С часу до трех обитатели «Бельявисты» погружались в традиционную сиесту, в пять пили кофе или матэ, после чего Беба обычно сажала в машину Макбета и уезжала с ним на прогулку; к девяти все опять сходились на кухню к ужину. Потом дон Луис уходил к себе в служебный флигель, а Беба с помощью доньи Марии делала вечернюю уборку, и для нее наступало самое тоскливое время суток. Она либо устраивалась в шезлонге на террасе, глядя на догорающую за эвкалиптами зарю, либо, не включая света, бесцельно бродила по комнатам в сопровождении неотступно следовавшего за нею Макбета. Мышастый дог, со своими человеческими глазами и гладким, как у нечистого, хвостом, с первого дня появления на кинте прочно подружился со всеми ее обитателями, но явное предпочтение оказывал молодой хозяйке. Днем, отдавая дань возрасту, Макбет носился по саду и оглушительным басовитым лаем отвечал на выговоры дона Луиса, зато вечерами он вспоминал о приличествующем догам достоинстве и проводил время с хозяйкой, бродя за нею по пятам и то и дело стараясь заглянуть в лицо.
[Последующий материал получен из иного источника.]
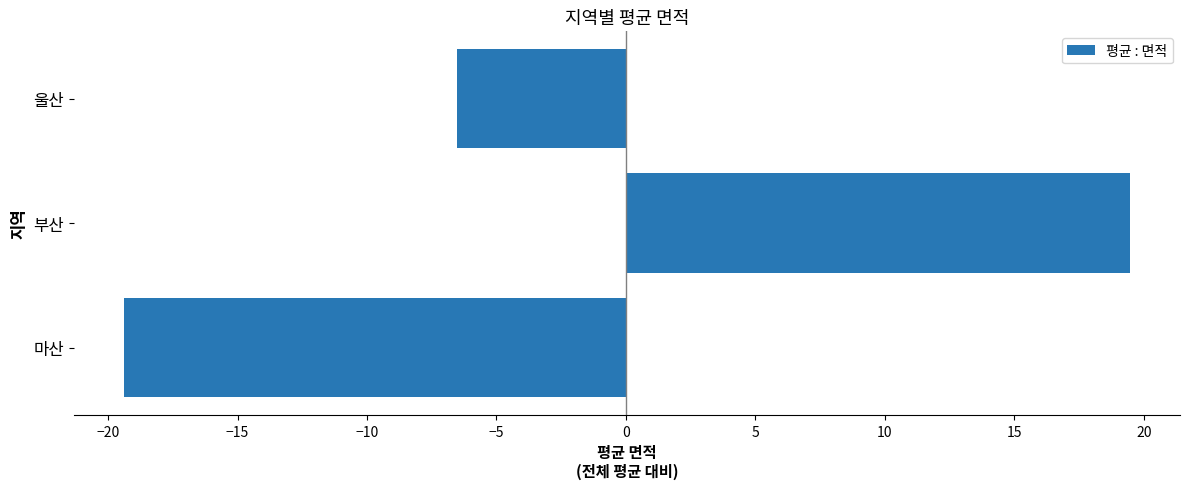

Does the chart contain any negative values?

Yes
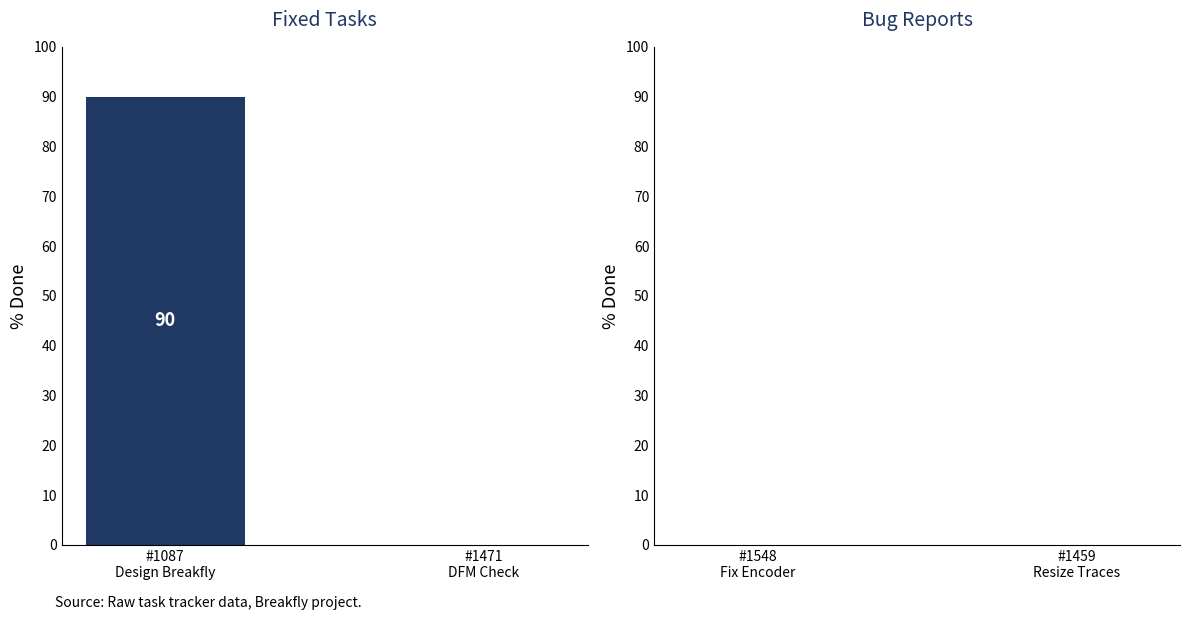

What is the maximum value shown in the chart?

90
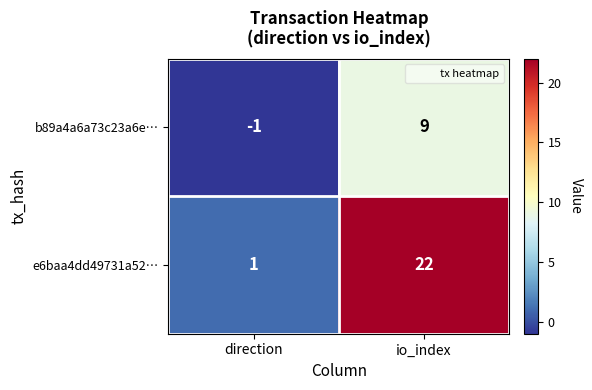

Rank the series by their maximum value, from lowest to highest.

b89a4a6a73c23a6e…, e6baa4dd49731a52…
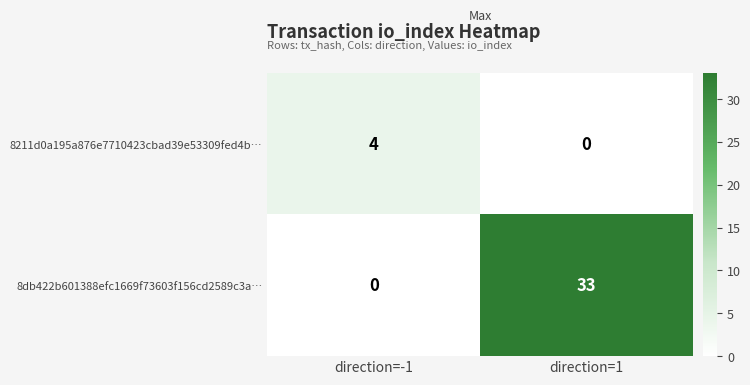

What is the total value across all series at direction=1?

33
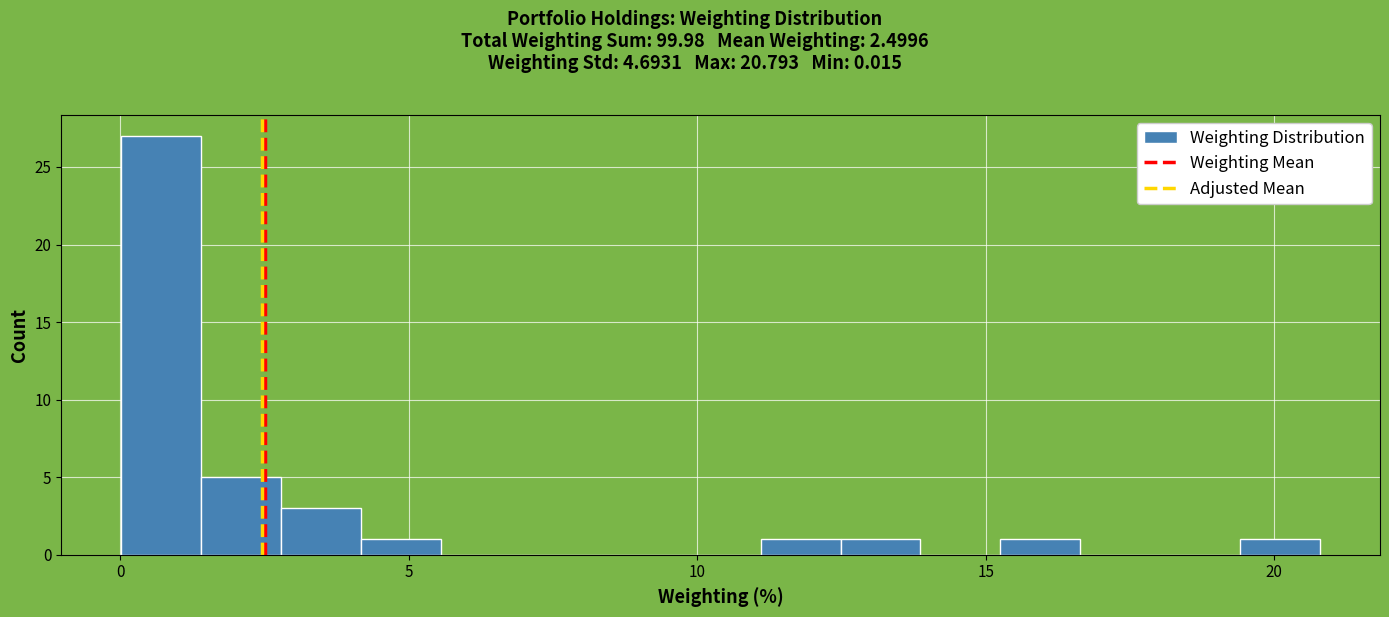

Around what value on the x-axis is the tallest bar? Give the approximate position of its centre, as read against the axis.

0.5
Макбету можно было рассказывать о своих делах, но ждать от него советов не приходилось, и вообще его общества было для Бебы явно недостаточно. Она ходила из комнаты в комнату, пробуя чем-нибудь заняться, и ничем не могла отвлечься от своих невеселых мыслей.
Слушать радио тоже не хотелось. Жерар звонил каждый день, иногда утром, иногда после обеда, спрашивал о самочувствии, о делах на кинте, о поведении Макбета, и каждый раз обещал скоро приехать. Все это он говорил своим обычным тоном — ласковым и предупредительным. И совершенно лишенным той самой теплоты, которой ей так недоставало в эти одинокие весенние вечера, наполненные тоской и неумолкающим шелестящим шепотом эвкалиптов.
В один из таких вечеров Беба вышла побродить по саду и возле служебного флигеля увидела садовника, который сидел у дверей на опрокинутом ящике, покуривая свою неизменную сигарку; именно этот красный огонек, то гаснущий, то разгорающийся, привлек ее внимание, заставив подойти поближе.
— Добрый вечер, дон Луис, — тихо сказала она и вдруг спросила, поборов всегдашнюю робость. — Можно мне посидеть здесь с вами?
— Добрый вечер, сеньора, сейчас вынесу стул, — ответил тот, не удивившись, будто ожидал этого визита.